If performing a simple update operation on ONE record was taking any more time than flooding a log file, there was something HORRENDOUSLY wrong with how you were handling that… especially given how badly ALL database systems slow down the more records a table has.

That I could see – but at that point why not just open up your apache log files?

Even with wanting that information I’d probably try to index it by a mix of IP address and browser ID string, just to keep the database size down to something that isn’t going to result in that pesky 99% IOWAIT…

But then that’s my opinion of things like hit counters in the first place – alongside other idiocies like google analytics; waste of code and time for something the server should already either be logging, or on the whole is a waste of time to bother keeping track of.

Of course, I’m overly paranoid about wasteful IOWAIT – my specialty being taking sites choking out quad Xeon’s and running them cleanly on Atom 330’s after neutering the bloated/half-assed coding practices that seem so common these days. 99% of the time people go to throw more CPU or RAM at a problem, it’s often IOWAIT that goes overlooked – when it’s the biggest bottleneck in a modern system.

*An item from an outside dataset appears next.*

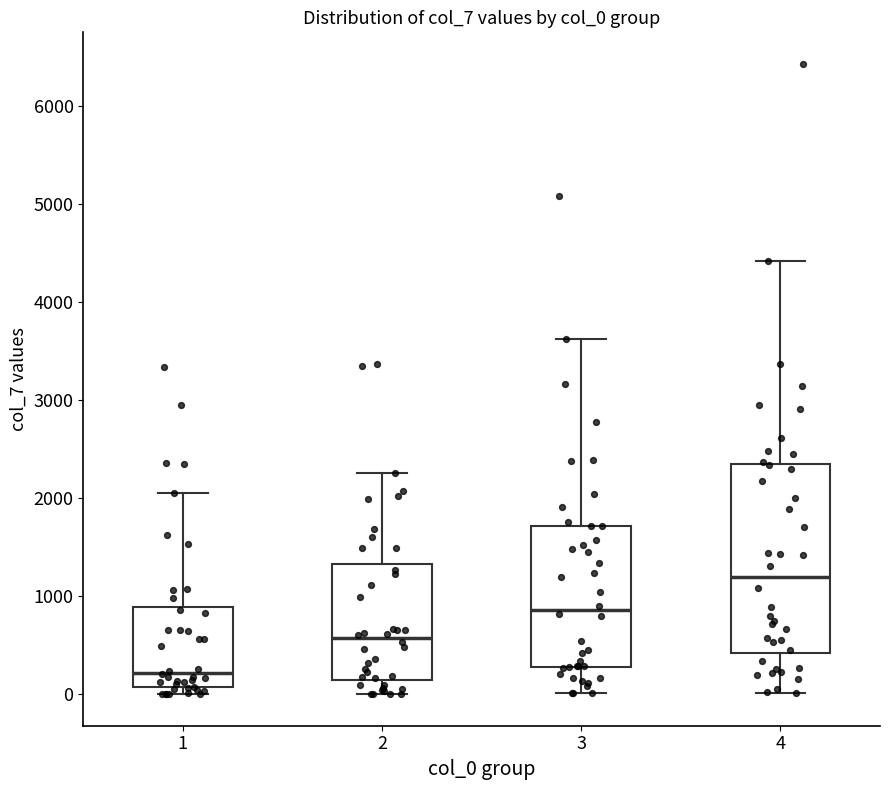

Comparing the boxes themselves (not the whiskers), which one is the tallest?

4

Goes hand in hand with my disgust that almost 20 years ago I could have 500 people network booting off a single 386/33 running Netware 3.12 sharing a two billion record financial database slamming the server with continuous requests all day without a hitch – while today a crappy little 2000 user/million post forum where no more than 150 of them are online at the same time can drag a Quad Core Xeon with 8 gigs of RAM to it’s knees… progress… RIGHT.

tgavin · August 18, 2011, 1:18am

Because mine isn’t a hit counter, it’s a web service that needs to keep track of all sorts of user and developer information, such as which user accessed the script and what desktop program they were using when they accessed it. This site has over 11,000 users and needs to track their stats. They depend on it.

The reason I suggested what I did to cfpmedia was because he may have wanted to store extra information at some point and he would have been stuck keeping it all in the same record. However, there is zero room for growth in doing it that way.

That’s his call and he knows what’s right for his system. I wanted to bring it to his attention. If he knows he will never need to store anything other than the hit, then he can do it in a single record. However, if he wants some room for growth then the smart money is on another table. I mean, it is a relational database.

You can always gain performance by adding servers, but if you’re stuck with no room for growth in your database design then you have bigger problems. It’s best to plan ahead.